World’s Largest Refugee Camp: Bangladesh Investigates Cause Of Massive Fire

Bangladesh authorities are investigating the cause of a massive fire in a Rohingya refugee camp which has left 12,000 people without shelter.

No casualties have been reported, but the fire on Sunday razed 2,000 shelters after spreading quickly through gas cylinders in kitchens, officials said.

Police are investigating if the fire was an act of sabotage.

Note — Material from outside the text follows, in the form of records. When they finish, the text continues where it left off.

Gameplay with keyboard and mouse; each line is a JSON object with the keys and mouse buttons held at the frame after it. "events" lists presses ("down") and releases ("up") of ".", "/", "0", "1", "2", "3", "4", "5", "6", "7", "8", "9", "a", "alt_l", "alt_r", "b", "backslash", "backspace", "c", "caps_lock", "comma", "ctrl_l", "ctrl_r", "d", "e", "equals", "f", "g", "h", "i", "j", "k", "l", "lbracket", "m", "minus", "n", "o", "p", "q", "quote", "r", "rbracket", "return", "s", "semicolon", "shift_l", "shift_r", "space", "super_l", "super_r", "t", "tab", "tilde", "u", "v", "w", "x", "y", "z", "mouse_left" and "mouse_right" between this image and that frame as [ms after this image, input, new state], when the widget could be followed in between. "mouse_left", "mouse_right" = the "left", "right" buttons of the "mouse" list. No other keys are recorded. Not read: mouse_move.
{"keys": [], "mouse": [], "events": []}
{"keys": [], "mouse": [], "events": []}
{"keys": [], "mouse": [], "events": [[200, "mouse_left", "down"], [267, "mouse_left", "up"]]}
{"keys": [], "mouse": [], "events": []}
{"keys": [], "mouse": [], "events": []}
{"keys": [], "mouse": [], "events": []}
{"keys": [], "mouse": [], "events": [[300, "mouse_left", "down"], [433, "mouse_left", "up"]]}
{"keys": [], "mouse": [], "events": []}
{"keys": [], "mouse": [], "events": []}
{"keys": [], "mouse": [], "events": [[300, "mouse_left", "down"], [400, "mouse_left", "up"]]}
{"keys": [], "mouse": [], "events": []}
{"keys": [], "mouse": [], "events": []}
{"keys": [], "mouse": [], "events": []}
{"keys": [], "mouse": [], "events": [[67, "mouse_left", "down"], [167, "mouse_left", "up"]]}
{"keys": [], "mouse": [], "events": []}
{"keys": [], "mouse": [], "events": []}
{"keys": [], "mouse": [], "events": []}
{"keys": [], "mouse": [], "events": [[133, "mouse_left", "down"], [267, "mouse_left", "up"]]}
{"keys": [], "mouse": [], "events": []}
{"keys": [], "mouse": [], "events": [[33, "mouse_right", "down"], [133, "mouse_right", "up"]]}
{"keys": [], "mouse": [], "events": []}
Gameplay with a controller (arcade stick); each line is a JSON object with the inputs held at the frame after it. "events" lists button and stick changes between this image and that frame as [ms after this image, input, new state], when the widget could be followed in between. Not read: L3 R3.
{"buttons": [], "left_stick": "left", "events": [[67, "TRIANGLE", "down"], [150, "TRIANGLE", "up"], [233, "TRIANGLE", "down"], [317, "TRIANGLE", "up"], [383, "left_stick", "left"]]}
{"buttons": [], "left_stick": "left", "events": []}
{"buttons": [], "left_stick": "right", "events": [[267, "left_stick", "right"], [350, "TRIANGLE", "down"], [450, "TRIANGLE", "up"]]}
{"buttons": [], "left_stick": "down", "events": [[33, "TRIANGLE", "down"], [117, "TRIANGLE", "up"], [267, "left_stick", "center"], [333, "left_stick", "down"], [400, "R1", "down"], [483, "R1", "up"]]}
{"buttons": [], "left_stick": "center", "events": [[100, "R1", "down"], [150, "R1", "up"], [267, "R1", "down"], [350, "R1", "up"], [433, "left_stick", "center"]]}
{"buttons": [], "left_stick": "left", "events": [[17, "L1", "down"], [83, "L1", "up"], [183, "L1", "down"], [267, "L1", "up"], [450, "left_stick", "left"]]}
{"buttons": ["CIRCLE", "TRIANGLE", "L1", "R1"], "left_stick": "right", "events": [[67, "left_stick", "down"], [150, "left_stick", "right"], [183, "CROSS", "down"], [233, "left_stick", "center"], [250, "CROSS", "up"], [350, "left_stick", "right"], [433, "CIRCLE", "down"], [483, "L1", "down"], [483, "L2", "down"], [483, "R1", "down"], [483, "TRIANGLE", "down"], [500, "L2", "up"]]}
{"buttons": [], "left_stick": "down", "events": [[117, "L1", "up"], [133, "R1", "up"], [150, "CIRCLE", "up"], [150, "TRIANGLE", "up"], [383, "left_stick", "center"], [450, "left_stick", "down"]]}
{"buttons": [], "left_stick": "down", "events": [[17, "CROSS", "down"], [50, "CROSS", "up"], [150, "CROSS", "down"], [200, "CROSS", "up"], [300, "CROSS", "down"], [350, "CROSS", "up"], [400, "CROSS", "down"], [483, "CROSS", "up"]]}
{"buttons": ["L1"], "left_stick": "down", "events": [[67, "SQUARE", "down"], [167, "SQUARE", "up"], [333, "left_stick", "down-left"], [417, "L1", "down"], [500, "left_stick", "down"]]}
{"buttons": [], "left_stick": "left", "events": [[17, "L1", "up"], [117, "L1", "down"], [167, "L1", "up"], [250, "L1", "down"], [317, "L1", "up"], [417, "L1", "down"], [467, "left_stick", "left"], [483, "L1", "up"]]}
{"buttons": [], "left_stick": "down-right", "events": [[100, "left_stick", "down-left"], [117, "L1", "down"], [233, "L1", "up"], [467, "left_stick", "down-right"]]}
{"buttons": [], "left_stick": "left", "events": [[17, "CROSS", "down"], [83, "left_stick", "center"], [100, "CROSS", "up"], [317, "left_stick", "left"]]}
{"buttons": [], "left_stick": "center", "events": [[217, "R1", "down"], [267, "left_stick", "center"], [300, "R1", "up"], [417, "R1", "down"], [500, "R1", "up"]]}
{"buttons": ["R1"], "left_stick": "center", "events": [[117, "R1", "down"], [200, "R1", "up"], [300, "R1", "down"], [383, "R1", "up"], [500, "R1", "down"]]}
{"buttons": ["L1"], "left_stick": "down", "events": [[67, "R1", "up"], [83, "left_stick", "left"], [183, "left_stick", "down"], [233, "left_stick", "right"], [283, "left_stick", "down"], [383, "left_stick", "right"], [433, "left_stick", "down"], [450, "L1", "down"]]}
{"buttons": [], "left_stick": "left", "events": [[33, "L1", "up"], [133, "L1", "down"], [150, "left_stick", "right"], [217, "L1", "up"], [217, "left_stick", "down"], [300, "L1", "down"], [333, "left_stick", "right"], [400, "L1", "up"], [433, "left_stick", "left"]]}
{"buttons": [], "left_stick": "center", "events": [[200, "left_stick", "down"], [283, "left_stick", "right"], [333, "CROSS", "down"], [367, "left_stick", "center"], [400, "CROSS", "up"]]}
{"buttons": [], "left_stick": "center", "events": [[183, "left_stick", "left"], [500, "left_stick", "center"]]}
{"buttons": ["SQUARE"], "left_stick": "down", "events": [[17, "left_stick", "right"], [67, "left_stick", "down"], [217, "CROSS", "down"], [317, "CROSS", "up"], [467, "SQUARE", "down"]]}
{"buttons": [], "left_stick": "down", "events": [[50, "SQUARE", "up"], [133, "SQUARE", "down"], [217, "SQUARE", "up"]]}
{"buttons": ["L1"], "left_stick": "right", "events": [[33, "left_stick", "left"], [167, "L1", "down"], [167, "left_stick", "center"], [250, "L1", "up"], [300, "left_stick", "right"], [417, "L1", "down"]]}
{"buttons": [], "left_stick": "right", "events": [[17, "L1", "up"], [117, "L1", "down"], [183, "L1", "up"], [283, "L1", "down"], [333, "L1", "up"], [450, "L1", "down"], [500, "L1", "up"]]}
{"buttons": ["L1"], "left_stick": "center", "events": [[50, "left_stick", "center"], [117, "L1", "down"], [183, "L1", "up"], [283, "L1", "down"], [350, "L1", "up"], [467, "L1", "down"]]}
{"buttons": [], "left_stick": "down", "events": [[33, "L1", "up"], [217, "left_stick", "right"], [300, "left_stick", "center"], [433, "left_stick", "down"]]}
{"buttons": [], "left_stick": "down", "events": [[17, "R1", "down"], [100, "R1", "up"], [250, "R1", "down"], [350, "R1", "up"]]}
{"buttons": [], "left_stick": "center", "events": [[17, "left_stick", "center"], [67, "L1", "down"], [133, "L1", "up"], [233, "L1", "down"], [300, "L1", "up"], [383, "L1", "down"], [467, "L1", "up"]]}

One man has been detained, local media reported.

The camp in the south-east is believed to be the world’s largest refugee camp.

Most of its more than one million residents, Rohingya refugees, had fled persecution in neighbouring Myanmar.

On Monday, hundreds had returned to the Cox’s Bazar area to see what they could salvage from the ruins.

The blaze had started at about 14:45 local time Sunday (08:45 GMT) and quickly tore through the bamboo-and-tarpaulin shelters, an official said.

“Some 2,000 shelters have been burnt, leaving about 12,000 forcibly displaced Myanmar nationals shelterless,” Mijanur Rahman, Bangladesh’s refugee commissioner said

The blaze was brought under control within three hours but at least 35 mosques and 21 learning centres for the refugees were also destroyed, he added.

Photos are now emerging that show the extent of the devastation.

Many of those who lived there can be seen picking through the charred area, where only metal struts and singed corrugated roofing remains.